*** Input material ***

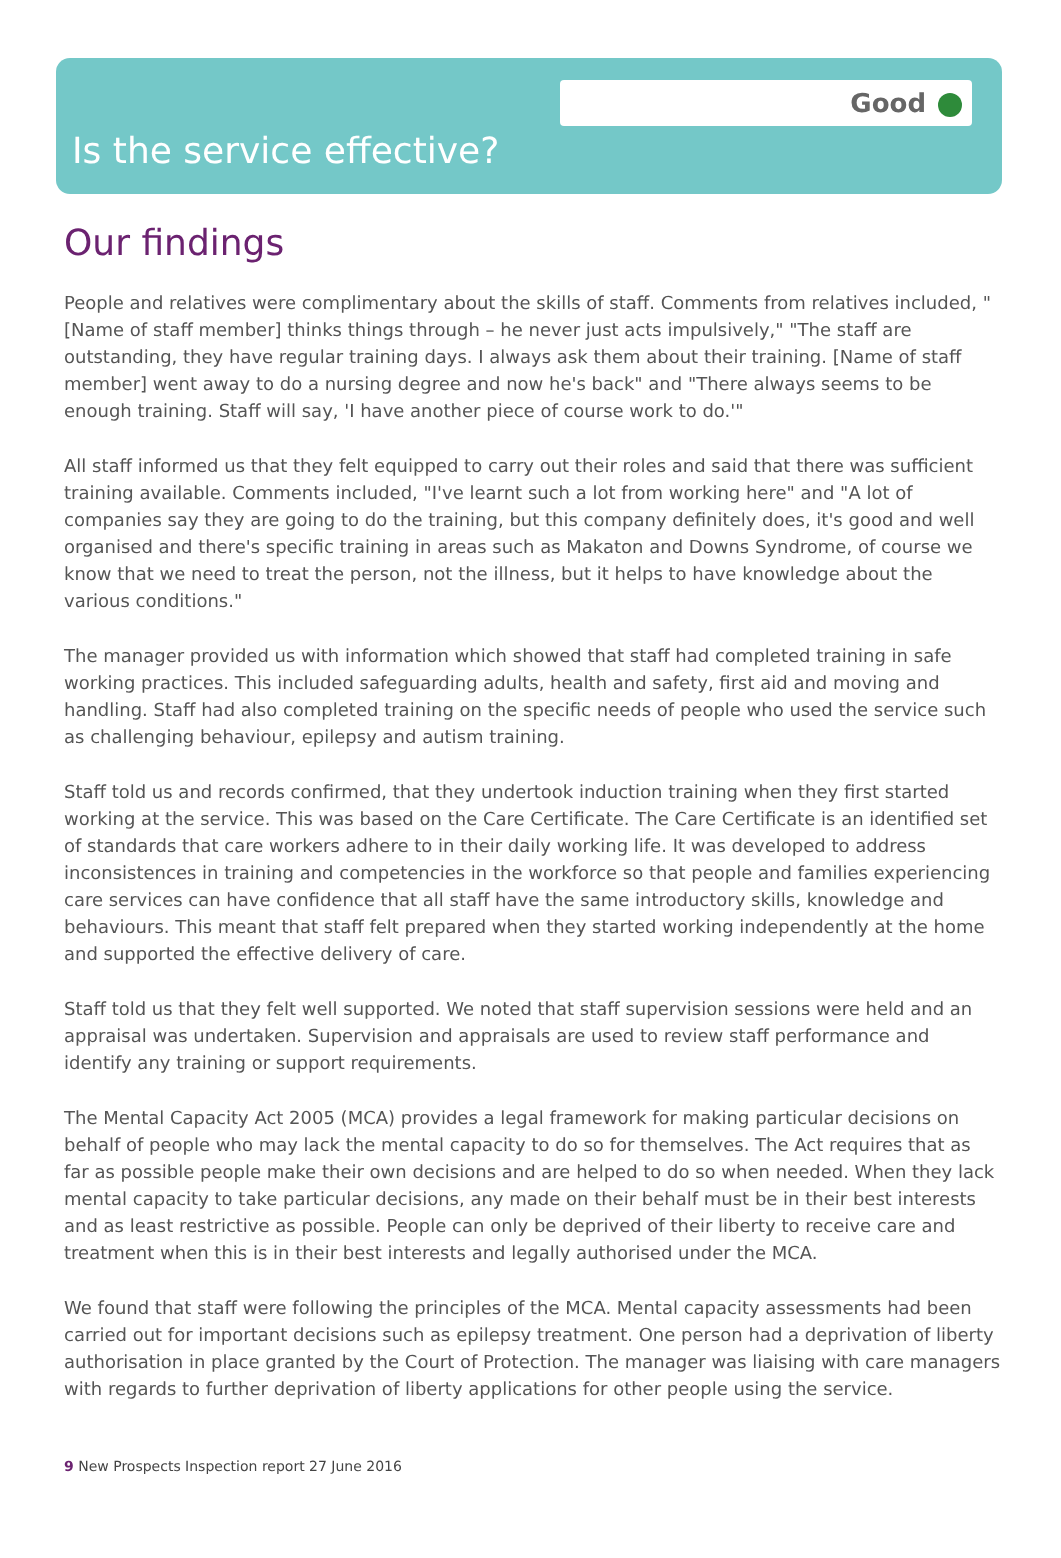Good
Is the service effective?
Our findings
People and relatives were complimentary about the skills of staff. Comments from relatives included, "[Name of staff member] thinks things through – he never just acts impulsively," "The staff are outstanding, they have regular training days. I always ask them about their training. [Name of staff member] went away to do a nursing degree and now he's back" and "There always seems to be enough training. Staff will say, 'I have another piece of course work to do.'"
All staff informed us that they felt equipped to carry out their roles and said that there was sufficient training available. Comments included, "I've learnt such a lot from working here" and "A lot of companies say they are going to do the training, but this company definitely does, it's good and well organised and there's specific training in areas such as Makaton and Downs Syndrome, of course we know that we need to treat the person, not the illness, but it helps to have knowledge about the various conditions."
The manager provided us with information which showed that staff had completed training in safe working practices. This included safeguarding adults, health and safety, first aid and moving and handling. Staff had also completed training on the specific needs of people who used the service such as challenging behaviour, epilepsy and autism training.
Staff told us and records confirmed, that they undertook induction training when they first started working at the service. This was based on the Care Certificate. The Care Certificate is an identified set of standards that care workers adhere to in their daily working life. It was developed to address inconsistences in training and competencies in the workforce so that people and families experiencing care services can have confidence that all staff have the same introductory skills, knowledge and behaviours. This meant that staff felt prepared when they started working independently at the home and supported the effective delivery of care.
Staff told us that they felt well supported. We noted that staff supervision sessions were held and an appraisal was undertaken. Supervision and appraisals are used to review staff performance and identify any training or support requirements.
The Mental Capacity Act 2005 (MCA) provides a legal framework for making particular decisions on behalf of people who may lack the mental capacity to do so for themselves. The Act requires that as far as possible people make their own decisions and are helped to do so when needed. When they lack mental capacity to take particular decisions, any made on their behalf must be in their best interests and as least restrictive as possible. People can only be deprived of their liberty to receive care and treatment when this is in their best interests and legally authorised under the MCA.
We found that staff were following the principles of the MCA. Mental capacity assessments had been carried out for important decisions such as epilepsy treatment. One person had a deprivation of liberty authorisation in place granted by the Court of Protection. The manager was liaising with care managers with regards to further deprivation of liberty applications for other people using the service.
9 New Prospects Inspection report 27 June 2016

*** End of Input material ***

--- Your assignment ---
The entries are to be copied exactly, and each image is to be omitted.

--- The completed task ---
Good
Is the service effective?
Our findings
People and relatives were complimentary about the skills of staff. Comments from relatives included, "[Name of staff member] thinks things through – he never just acts impulsively," "The staff are outstanding, they have regular training days. I always ask them about their training. [Name of staff member] went away to do a nursing degree and now he's back" and "There always seems to be enough training. Staff will say, 'I have another piece of course work to do.'"
All staff informed us that they felt equipped to carry out their roles and said that there was sufficient training available. Comments included, "I've learnt such a lot from working here" and "A lot of companies say they are going to do the training, but this company definitely does, it's good and well organised and there's specific training in areas such as Makaton and Downs Syndrome, of course we know that we need to treat the person, not the illness, but it helps to have knowledge about the various conditions."
The manager provided us with information which showed that staff had completed training in safe working practices. This included safeguarding adults, health and safety, first aid and moving and handling. Staff had also completed training on the specific needs of people who used the service such as challenging behaviour, epilepsy and autism training.
Staff told us and records confirmed, that they undertook induction training when they first started working at the service. This was based on the Care Certificate. The Care Certificate is an identified set of standards that care workers adhere to in their daily working life. It was developed to address inconsistences in training and competencies in the workforce so that people and families experiencing care services can have confidence that all staff have the same introductory skills, knowledge and behaviours. This meant that staff felt prepared when they started working independently at the home and supported the effective delivery of care.
Staff told us that they felt well supported. We noted that staff supervision sessions were held and an appraisal was undertaken. Supervision and appraisals are used to review staff performance and identify any training or support requirements.
The Mental Capacity Act 2005 (MCA) provides a legal framework for making particular decisions on behalf of people who may lack the mental capacity to do so for themselves. The Act requires that as far as possible people make their own decisions and are helped to do so when needed. When they lack mental capacity to take particular decisions, any made on their behalf must be in their best interests and as least restrictive as possible. People can only be deprived of their liberty to receive care and treatment when this is in their best interests and legally authorised under the MCA.
We found that staff were following the principles of the MCA. Mental capacity assessments had been carried out for important decisions such as epilepsy treatment. One person had a deprivation of liberty authorisation in place granted by the Court of Protection. The manager was liaising with care managers with regards to further deprivation of liberty applications for other people using the service.
9 New Prospects Inspection report 27 June 2016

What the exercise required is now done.